In its report, the Government Accountability Office said the department is not in full compliance with privacy laws that require agencies to tell the public how the government uses their personal information.

"CBP's current disclosures do not fully inform the public about all of its systems for prescreening aviation passenger information," the GAO report said. "Nor do they explain how CBP combines data in the prescreening process, as required by law."

The GAO, Congress' auditing agency, also said Customs has not publicly disclosed all the sources of data it reviews on passengers, including information obtained from commercial sources. It did not explain what those commercial sources may be and government officials declined to comment.

Homeland Security spokesman Russ Knocke defended the program.

"The GAO in this case is woefully uninformed and I think that Congress and the public are being poorly served by this report," Knocke said. This program, he added, "has been the subject of more than 20 speeches or testimonies at hearings."
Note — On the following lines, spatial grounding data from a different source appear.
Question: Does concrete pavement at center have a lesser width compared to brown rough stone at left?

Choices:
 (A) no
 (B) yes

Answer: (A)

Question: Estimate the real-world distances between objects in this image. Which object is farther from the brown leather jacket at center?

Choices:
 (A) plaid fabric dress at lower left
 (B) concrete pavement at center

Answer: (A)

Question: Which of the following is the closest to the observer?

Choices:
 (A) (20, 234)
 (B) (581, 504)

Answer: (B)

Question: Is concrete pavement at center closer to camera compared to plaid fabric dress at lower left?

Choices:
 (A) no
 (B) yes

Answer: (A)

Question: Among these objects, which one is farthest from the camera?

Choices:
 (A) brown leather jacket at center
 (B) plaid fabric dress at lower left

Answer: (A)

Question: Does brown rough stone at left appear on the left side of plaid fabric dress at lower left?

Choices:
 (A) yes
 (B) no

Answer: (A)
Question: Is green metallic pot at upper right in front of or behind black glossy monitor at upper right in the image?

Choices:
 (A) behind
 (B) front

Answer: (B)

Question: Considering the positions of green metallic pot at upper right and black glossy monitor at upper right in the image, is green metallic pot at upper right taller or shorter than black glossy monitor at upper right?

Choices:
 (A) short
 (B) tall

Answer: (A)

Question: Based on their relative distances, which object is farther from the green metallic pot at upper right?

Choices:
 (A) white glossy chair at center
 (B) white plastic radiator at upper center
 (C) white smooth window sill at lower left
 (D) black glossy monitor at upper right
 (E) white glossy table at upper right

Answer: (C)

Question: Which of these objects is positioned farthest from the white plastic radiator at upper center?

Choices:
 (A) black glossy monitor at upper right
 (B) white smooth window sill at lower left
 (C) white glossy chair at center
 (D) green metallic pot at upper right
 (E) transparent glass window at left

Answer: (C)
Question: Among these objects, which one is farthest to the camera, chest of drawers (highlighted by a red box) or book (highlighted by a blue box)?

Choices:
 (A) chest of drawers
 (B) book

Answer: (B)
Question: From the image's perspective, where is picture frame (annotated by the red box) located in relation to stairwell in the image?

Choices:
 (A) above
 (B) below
Except for two footnotes to documents sent to Congress, however, the administration's public references primarily described the system as a cargo and passenger screening system without details of its operations. Many officials were only aware of the cargo aspect of the screening system until last fall.

David Sobel, senior counsel at the rights group Electronic Frontier Foundation, said the amount of detailed public information now available to the government presents more of a concern about privacy today than when the Privacy Act was first enacted after the Watergate scandal.

"There is a very good historical reason for the Privacy Act and DHS just seems to have a real blind spot when it comes to compliance," said Sobel.

House Homeland Security Committee Chairman Bennie Thompson, D-Miss., also sounded a note of concern.

"While we support rigorous security screening of airline passengers bound for the United States, Customs and Border Protection must conduct this screening in a manner that protects our citizens' privacy rights," Thompson said in a statement.

The other prescreening process about which the GAO expressed disclosure concerns was the Advance Passenger Information System, APIS, which uses information derived from passports or other government-issued documents such as visas.

The Associated Press disclosed late last year that the Automated Targeting System used by Customs had been developing risk assessments of millions of Americans over the last four years without their knowledge. The AP also reported that those assessments were to be kept for 40 years and could be shared with state, local and foreign governments.

The ATS program compares passenger data, such as a passenger's name, address, credit card information and data from government databases, such as a terrorist screening database, with a set of rules derived from the government's knowledge of terrorists and criminals.

Government officials have declined to detail those rules, for security reasons. But the comparison results in a risk assessment, which can prevent someone for boarding a plane or require additional screening measures at the airport.

While the GAO found that Customs has disclosed aspects of the program, it said the agency has failed to publish a "system of records notice or a privacy impact assessment that comprehensively describes the entire prescreening process."